(Material for this exercise Opens)

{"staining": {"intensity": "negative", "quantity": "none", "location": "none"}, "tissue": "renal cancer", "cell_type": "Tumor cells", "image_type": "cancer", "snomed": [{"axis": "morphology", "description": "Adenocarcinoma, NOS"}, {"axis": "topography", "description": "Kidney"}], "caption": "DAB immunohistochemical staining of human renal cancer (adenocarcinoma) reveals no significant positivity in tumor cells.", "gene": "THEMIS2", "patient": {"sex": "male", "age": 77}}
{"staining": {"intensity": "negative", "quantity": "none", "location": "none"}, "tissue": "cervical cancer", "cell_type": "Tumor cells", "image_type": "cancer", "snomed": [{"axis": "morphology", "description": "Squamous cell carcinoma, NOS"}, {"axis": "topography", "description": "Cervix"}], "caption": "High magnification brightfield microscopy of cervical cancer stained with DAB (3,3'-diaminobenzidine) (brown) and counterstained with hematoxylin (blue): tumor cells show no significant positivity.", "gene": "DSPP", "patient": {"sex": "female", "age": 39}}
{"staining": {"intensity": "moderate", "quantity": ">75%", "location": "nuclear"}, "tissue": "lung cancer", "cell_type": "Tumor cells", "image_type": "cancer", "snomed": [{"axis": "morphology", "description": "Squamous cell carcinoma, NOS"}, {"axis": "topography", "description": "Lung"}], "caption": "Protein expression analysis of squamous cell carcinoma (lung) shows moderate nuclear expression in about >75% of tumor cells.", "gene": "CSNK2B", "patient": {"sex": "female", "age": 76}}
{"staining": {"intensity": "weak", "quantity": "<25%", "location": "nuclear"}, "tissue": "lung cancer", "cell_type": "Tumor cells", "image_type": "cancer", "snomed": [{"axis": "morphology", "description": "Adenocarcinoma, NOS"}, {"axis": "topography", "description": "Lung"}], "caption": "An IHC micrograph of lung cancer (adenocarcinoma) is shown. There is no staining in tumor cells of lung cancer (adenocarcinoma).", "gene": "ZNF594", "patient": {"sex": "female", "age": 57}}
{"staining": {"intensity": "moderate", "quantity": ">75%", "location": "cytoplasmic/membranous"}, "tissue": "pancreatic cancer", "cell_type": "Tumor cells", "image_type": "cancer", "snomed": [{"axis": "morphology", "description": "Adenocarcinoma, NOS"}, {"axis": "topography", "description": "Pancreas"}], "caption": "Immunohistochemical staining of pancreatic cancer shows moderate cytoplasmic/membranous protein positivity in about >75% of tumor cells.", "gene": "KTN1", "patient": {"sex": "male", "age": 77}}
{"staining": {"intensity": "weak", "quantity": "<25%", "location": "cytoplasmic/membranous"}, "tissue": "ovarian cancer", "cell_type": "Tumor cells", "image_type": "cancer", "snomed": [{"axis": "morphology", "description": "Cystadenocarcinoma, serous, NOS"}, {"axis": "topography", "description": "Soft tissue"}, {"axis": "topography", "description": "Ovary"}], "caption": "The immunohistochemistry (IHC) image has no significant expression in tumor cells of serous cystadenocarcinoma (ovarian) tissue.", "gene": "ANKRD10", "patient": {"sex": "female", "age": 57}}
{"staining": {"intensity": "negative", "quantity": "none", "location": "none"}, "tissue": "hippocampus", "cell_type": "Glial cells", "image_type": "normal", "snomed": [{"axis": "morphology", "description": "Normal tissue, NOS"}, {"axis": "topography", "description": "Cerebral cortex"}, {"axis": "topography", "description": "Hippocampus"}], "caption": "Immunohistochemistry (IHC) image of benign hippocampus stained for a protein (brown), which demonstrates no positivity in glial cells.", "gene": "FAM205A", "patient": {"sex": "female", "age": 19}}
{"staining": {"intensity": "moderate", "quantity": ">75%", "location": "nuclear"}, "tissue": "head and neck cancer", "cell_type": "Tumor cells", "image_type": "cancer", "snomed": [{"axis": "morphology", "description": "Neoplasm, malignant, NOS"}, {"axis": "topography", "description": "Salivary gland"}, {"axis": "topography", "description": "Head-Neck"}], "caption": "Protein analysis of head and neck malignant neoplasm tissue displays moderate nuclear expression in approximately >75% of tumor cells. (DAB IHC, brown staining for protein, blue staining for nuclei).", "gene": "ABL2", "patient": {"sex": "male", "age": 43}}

(Material for this exercise Closes)

● Directions for this task: Write out only the lines that run from the line containing "IHC micrograph of" through the line containing "staining of pancreatic", both included, exactly as they appear above.

● Response to this task:
{"staining": {"intensity": "weak", "quantity": "<25%", "location": "nuclear"}, "tissue": "lung cancer", "cell_type": "Tumor cells", "image_type": "cancer", "snomed": [{"axis": "morphology", "description": "Adenocarcinoma, NOS"}, {"axis": "topography", "description": "Lung"}], "caption": "An IHC micrograph of lung cancer (adenocarcinoma) is shown. There is no staining in tumor cells of lung cancer (adenocarcinoma).", "gene": "ZNF594", "patient": {"sex": "female", "age": 57}}
{"staining": {"intensity": "moderate", "quantity": ">75%", "location": "cytoplasmic/membranous"}, "tissue": "pancreatic cancer", "cell_type": "Tumor cells", "image_type": "cancer", "snomed": [{"axis": "morphology", "description": "Adenocarcinoma, NOS"}, {"axis": "topography", "description": "Pancreas"}], "caption": "Immunohistochemical staining of pancreatic cancer shows moderate cytoplasmic/membranous protein positivity in about >75% of tumor cells.", "gene": "KTN1", "patient": {"sex": "male", "age": 77}}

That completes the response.